Il nous reste bien sûr le visage pour ressentir le vent, les oreilles pour sentir l’intensité du froid et pour certains, le sommet du crâne pour sentir les plaisirs de la mousson béarnaise
La main, c’est aussi ce qui tient l’outil, les maçons traditionnels les ont d’ailleurs fort abîmées, mais les ont aussi éduqués, sur l’outil, le burin ou le maillet – en ce sens, elles possèdent une sensibilité éduquée, donc culturelle. C’est en cela que l’on parle de l’intelligence de la main, le toucher devient geste……
Les plus anciennes fabriques de pierres taillées, pour confectionner des outils et des éclats tranchants nous viennent de l’Homo Habilis, qui pourtant ne parlait pas, le geste précède le langage, enfin le geste est langage – finalement n’est-il pas un peu notre ancêtre ? d’ailleurs, je propose à la commission de réforme de l’obédience de prendre l’ homo habilis comme point de départ – et j’imagine déjà notre F :. Secrétaire lire le tracé de la tenue d’aujourd’hui pourrait commercer par : en l’an 2 502 007 de la vrai lumière, dans un lieu fort élevé et couvert etc…
Le toucher codifie aussi nos relations sociales, car il implique notre relation à l’autre.
Les éthologues qui étudient le comportement des animaux ont observé l’existence de sphères invariables qui définissent une sorte de bulle autour des animaux
L’anthropologue Edward T-Hall va adapter cette dimension cachée aux comportements de communication humains
Ces bulles invisibles qui nous entourent dépendent de deux facteurs : d’une part nos capacités perceptives et d’autre part notre dimension psycho-socio-culturelle.
L’étude de ces distances physiques qui s’établit entre des personnes prises dans une interaction s’appelle la PROXEMIE, terme apparu dans les années 70 dans les sciences sociales.

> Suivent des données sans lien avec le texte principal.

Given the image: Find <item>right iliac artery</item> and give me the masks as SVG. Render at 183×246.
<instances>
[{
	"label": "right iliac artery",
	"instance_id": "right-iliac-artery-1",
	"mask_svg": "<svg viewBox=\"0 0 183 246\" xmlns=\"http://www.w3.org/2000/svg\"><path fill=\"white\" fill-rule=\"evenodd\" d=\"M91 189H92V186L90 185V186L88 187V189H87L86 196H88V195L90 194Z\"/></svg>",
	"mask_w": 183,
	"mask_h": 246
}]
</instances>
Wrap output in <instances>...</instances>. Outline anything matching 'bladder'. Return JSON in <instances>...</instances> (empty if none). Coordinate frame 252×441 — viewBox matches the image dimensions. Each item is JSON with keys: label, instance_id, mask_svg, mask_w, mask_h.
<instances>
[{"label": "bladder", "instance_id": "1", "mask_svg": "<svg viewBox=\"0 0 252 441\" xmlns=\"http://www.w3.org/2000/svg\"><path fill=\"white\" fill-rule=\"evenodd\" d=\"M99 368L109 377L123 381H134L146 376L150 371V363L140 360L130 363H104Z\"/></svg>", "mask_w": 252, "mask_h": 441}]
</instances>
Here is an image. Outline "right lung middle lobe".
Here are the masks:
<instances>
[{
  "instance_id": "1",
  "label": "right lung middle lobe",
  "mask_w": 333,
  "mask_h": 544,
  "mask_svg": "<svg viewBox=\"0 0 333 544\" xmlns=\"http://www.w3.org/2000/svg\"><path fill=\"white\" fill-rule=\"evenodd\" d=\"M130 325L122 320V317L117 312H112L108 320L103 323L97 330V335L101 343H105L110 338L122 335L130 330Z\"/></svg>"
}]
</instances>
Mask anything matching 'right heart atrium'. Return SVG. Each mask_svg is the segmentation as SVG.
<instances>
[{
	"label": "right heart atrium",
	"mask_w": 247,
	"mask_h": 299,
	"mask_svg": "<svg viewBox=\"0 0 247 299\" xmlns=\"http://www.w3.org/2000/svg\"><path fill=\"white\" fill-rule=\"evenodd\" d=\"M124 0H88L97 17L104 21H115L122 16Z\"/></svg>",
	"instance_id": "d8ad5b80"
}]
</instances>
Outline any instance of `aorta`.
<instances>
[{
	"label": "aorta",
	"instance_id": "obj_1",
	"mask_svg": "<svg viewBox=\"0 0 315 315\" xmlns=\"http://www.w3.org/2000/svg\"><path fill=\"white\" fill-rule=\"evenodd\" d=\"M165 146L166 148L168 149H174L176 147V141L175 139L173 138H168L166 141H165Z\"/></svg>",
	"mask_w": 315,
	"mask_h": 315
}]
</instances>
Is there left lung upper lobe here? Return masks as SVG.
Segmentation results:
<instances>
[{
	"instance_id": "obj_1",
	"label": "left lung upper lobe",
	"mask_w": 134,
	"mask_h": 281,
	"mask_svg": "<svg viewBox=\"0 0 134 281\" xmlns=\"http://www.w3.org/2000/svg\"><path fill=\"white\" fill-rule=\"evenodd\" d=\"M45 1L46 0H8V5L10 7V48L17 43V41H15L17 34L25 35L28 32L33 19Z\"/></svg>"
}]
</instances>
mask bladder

Cette distance sociale va varier selon les cultures, elle est plus courte dans les pays latins, plus éloignées au Japon
Certaines personnes âgées ou dépendantes souffrent d’un manque de contact physique – on a pu observer l’importance du toucher chez les personnes âgées ou dépendantes – la privation du toucher, d’être touché provoque des replis sur soi –
« les vieillards ont besoin de toucher quelquefois de leurs lèvres le front d’une femme ou la joue d’un enfant, pour croire encore à la fraîcheur de la vie et éloigner un moment les menaces de la mort » – Maurice Maeterlinck
Ce n’est d’ailleurs pas un hasard, si on voit se multiplier, les instituts de remise en forme, massage, thalasso et tous genres
Dans ma pratique professionnelle, je suis amené depuis de nombreuses années à travailler avec des personnes malades mentales, j’ai pu observer souvent , je n’en fais pas une théorie, qu’en cas de crise, quand les mots sont devenus inutiles ou incompréhensibles par l’autre, plus qu’une parole, c’est parfois simplement, une main sur l’épaule, voire dans certains cas une enveloppement des deux bras qui calment – une façon de dire physiquement, je suis là, une façon de marquer sa présence à l’autre jusque dans son corps, dans le réel
Ce toucher là est généralement interdit, nous vivons dans un monde aseptisé, et ce n’est ni la religion, ni la psychanalyse, qui nous entraîne à utiliser ce sens qu’elles ont souvent diabolisé.
En effet, le toucher devient aussi menace dans une société érotisée où il est de plus en plus interprété comme passage à l’acte d’une intentionnalité malsaine. Les enseignants ne peuvent plus prendre une petite fille dans les bras pour la consoler, poser les mains sur les épaules de leurs élèves pour les encourager, les maintenir au travail, etc…
L’artificialisation de notre civilisation est-elle cause ou effet de cette mise à distance de l’autre par la télécommunication qui rejète ainsi dans le monde animal la communication tactile car nous ne sommes de moins en moins dans un monde de communication mais de télécommunication. Notre maîtrise à distance des autres et de notre planète dilue d’abord et évacue ensuite notre responsabilité quant au mal que l’on peut faire à son prochain, ou à la nature.
Cela n’empêche pas des humains de mutiler, de tuer, à mains nues des milliers d’autres humains, voir notamment le génocide du Rwanda.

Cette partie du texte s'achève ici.